Monday, August 25, 2014

It's complicated

Once upon a time I worked at a mom-and-pop grocery (although in truth, this was just a mom operation, pop was long gone). This was back in the dark ages, when chain grocery stores did not have delis and they pre-packaged all the fresh produce so you could not pick your own from their displays. Eventually, the chains caught on and opened delis and stopped shrink wrapping the produce. Then along came Walmart, where not only could you shop for groceries, but just about anything else you might want, a modern day general store. Even Target now sells food.

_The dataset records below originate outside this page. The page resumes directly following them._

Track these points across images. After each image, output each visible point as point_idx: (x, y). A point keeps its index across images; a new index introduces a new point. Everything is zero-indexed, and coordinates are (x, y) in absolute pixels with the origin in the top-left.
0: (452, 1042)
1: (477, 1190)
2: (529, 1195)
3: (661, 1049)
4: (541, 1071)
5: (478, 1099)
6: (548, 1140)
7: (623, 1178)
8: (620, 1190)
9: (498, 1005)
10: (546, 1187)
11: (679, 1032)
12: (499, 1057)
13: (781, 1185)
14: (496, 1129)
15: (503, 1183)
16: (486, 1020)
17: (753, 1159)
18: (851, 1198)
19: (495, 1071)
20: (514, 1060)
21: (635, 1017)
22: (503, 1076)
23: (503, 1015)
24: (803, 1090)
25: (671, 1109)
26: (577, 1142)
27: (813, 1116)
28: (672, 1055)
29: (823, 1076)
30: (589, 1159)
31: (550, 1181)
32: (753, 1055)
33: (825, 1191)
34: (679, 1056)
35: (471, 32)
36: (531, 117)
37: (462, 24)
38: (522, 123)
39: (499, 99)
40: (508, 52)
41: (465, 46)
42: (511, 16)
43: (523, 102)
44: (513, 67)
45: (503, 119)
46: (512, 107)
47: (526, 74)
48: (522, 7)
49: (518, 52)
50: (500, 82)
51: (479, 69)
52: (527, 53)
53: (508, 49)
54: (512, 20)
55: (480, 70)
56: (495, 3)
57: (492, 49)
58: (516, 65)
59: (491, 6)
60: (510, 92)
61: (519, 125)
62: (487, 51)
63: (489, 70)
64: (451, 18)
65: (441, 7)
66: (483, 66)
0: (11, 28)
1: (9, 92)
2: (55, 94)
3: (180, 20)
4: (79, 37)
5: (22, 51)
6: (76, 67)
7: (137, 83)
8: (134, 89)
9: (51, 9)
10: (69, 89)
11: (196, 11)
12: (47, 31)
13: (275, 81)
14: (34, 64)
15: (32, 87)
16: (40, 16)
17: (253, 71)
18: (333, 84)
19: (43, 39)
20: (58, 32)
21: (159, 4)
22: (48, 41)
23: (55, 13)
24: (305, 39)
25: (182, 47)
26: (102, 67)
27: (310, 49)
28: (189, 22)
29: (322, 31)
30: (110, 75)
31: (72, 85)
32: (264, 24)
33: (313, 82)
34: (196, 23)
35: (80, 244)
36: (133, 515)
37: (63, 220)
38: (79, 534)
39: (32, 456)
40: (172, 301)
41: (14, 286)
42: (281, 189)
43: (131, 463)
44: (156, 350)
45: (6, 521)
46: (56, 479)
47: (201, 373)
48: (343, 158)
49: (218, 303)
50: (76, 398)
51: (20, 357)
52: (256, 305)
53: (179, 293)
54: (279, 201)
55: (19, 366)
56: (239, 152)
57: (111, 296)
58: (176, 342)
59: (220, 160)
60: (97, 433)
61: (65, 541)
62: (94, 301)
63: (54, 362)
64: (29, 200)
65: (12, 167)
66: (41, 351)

As a working mother, even though I might have wanted to support the mom-and-pop operations, the convenience of one-stop shopping won me over. And it didn't really matter which store I one-stop shopped at, as they all offered the same products.

And then things changed.

First came the option of buying organic and "health" foods. While many of the chains now also offer what could previously be purchased only at food co-ops and health food stores, their selection is not as complete, nor do they vet what they offer. So now I became a two-stop shopper.

Then came the exhortation to buy local. The food co-op I frequent offers some items from local producers, but not always. So now I buy some food direct from local farmers and also frequent farmers markets. We have one FM that is open year round, so in winter you can still purchase local lettuce, potatoes, squash, plus locally roasted coffee (but is it fair trade?!?), locally baked baked goods, etc.

Then some smaller chains started moving into the area. One is Earth Fare. Their offerings are more varied than the food co-op, plus there is fresh meat. I can walk to it, reducing my carbon footprint while getting in some steps. And I like their bread. Another new store is Just in Thyme, which has not yet opened but is supposed to be modeled like a farmers market.

And then to make things even more complicated, the chains are either shifting, even limiting, many of their offerings to their store brands (Kroger, I'm talking about you) and/or not carrying the particular items I purchase at all.

This phenomenon is not limited to food. A walk through the mall reveals that many of the stores offer the same clothing styles, sometimes even the same clothing lines. In department stores, the selection of towels and linens is severely limited in styles and colors. There are common items I have purchased before that NO ONE carries today. The most recent example is sheers in lengths less than 84". Several years ago I was able to buy these at Target, but no more. Nor at the other stores I visited. An online search indicates that I can no longer purchase them anywhere. It looks like I will have to actually make them myself.

Maybe if I lived in a large metropolitan area, I would not see my shopping options contract even as the stores themselves expand. Here in the midlands, though, everything looks alike, everyone dresses alike, everyone does the same thing. I guess that makes me the weirdo.